Thankfully, these job cuts would be temporary – as more currency notes are getting introduced, such labor-intensive sectors would recover gradually and jobs would be back.
But the hard reality is staring us right into the eyes: Out of 32 million people employed by textile and garment industry, one-fifth are daily wagers, who used to get cash as compensation for their work at the end of the day. As there is no currency, daily wages for such employees is in danger.
Similarly, 20-15% of 2.5 lakh workers in leather industry are also impacted.
However, few observers are stating that some labors who have Jan Dhan accounts are refusing to accept direct transfer of funds into their accounts due to their fear: If the annual money remittance exceeds Rs 50,000, then they would lose their BPL status, and along with that, several incentives and allowances would be withdrawn for them.

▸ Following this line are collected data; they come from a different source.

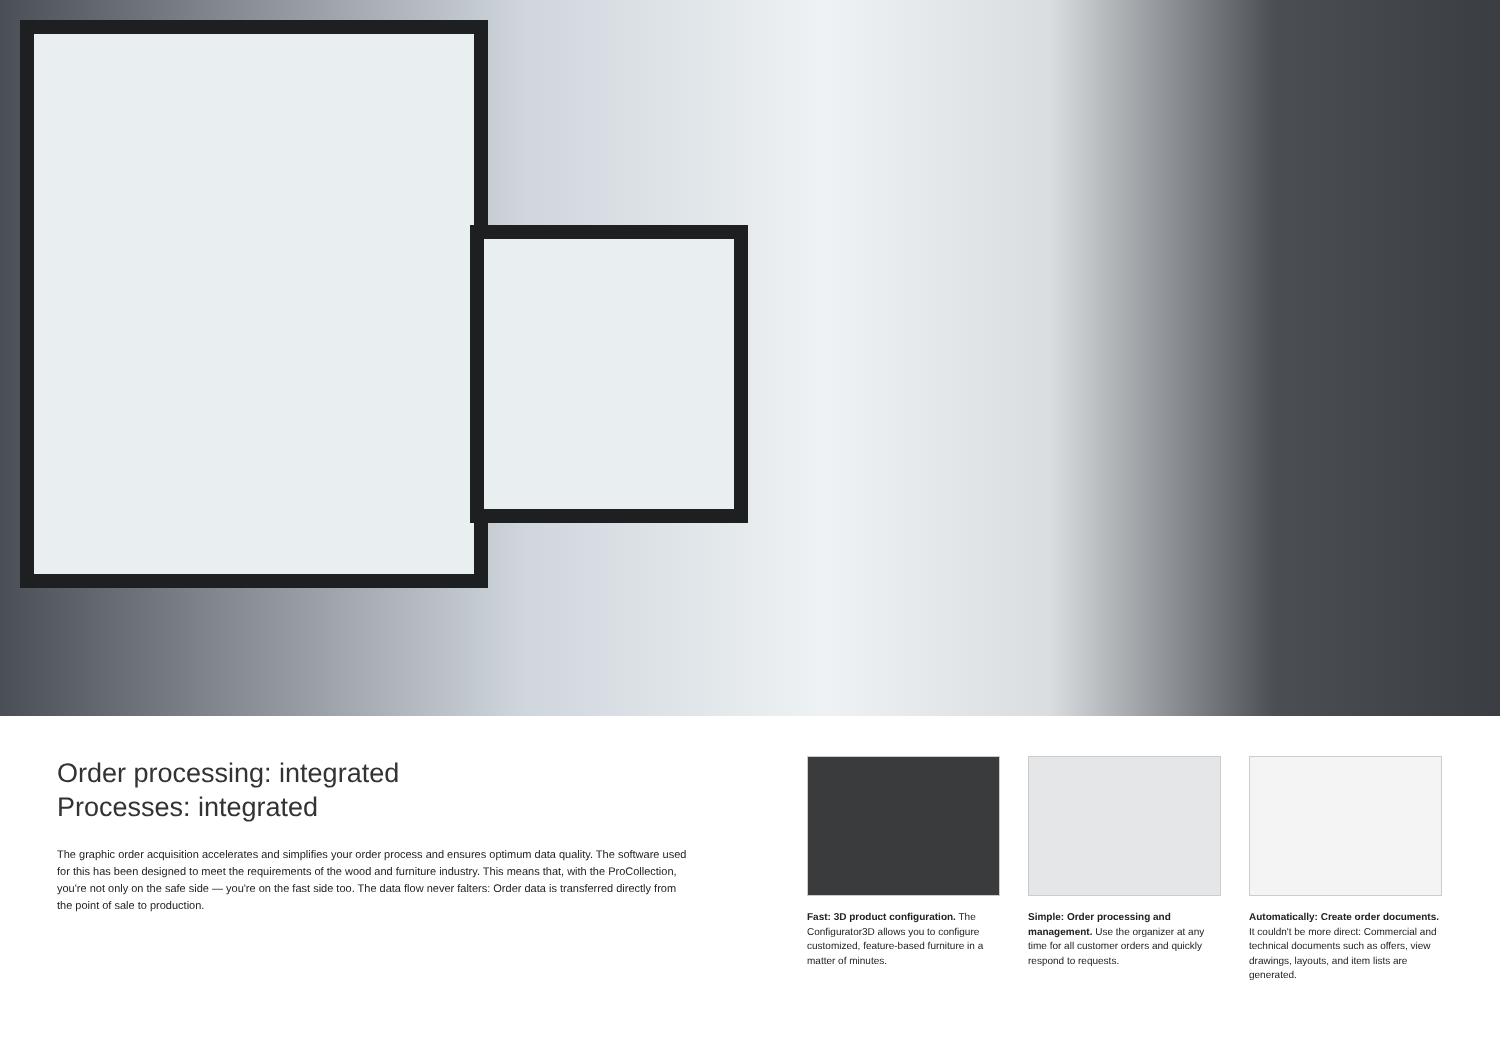Order processing: integrated
Processes: integrated
The graphic order acquisition accelerates and simplifies your order process and ensures optimum data quality. The software used for this has been designed to meet the requirements of the wood and furniture industry. This means that, with the ProCollection, you're not only on the safe side — you're on the fast side too. The data flow never falters: Order data is transferred directly from the point of sale to production.
Fast: 3D product configuration. The Configurator3D allows you to configure customized, feature-based furniture in a matter of minutes.
Simple: Order processing and management. Use the organizer at any time for all customer orders and quickly respond to requests.
Automatically: Create order documents. It couldn't be more direct: Commercial and technical documents such as offers, view drawings, layouts, and item lists are generated.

Rs 8 Lakh Crore From Real Estate Would Be Wiped Off
As per a market study, prices of houses is all set to go down by 30% across top 42 Indian cities, due to demonetisation.
Due to this market-correction (which resulted due to loss of black money), approximately Rs 8 lakh crore would be wiped off from the market; majority of which is black money in a bubble)
As per the research, real estate valuation in top 42 Indian cities will drop from Rs 39.55 lakh crore to Rs 31.52 lakh crore in the next 6-12 months. Mumbai will bear the brunt for maximum loss in real estate value (2 lakh crore), followed by Bengaluru (Rs 99k crore), and Gurgaon (Rs 79k crore)
This research has been conducted for 4.942 million units of real estate either bought or sold across 42 Indian cities since 2008.
Opposition Against Indore DM Intensifies
Last week, Indore’s District Magistrate had imposed a draconian ban on any criticism of demonetisation on social media. Collector P Narahari activated this ban by invoking Section 144(2) of IPC and said that such social media posts against currency ban can deteriorate law and order situation in the city.
Opposition against this gag order has intensified as activists and advocates of free speech are demanding immediate withdrawal of this weird order.
Infact, Internet Freedom Foundation has sent a legal notice to the DM, asking his to withdraw this gag-order. In a statement, they said, “The District Collector’s order is an overreach of the Criminal Procedure Code, and we are very concerned about the implications it has on Indians’ fundamental rights and freedom of expression.”
Free Software Movement of India said, “a blanket ban on any criticism of the Government on its failure to provide sufficient new notes for the old Rs. 500 and Rs. 1,000 notes that it has demonetised. Clearly, having failed to remonetize the economy and putting the common man to immense hardship, the government now wants to clamp down on all criticism on its failures.”
The base of the democracy is the assurance for one and all, that their voices won’t be suppressed, their opinions won’t be silenced. Agreeing to disagree is the most fundamental aspect of our constitution, and freedom of speech is a right for all citizens. Restricting this right and issuing a gag-order on criticism of a Govt. scheme is against our constitution, and we condemn it.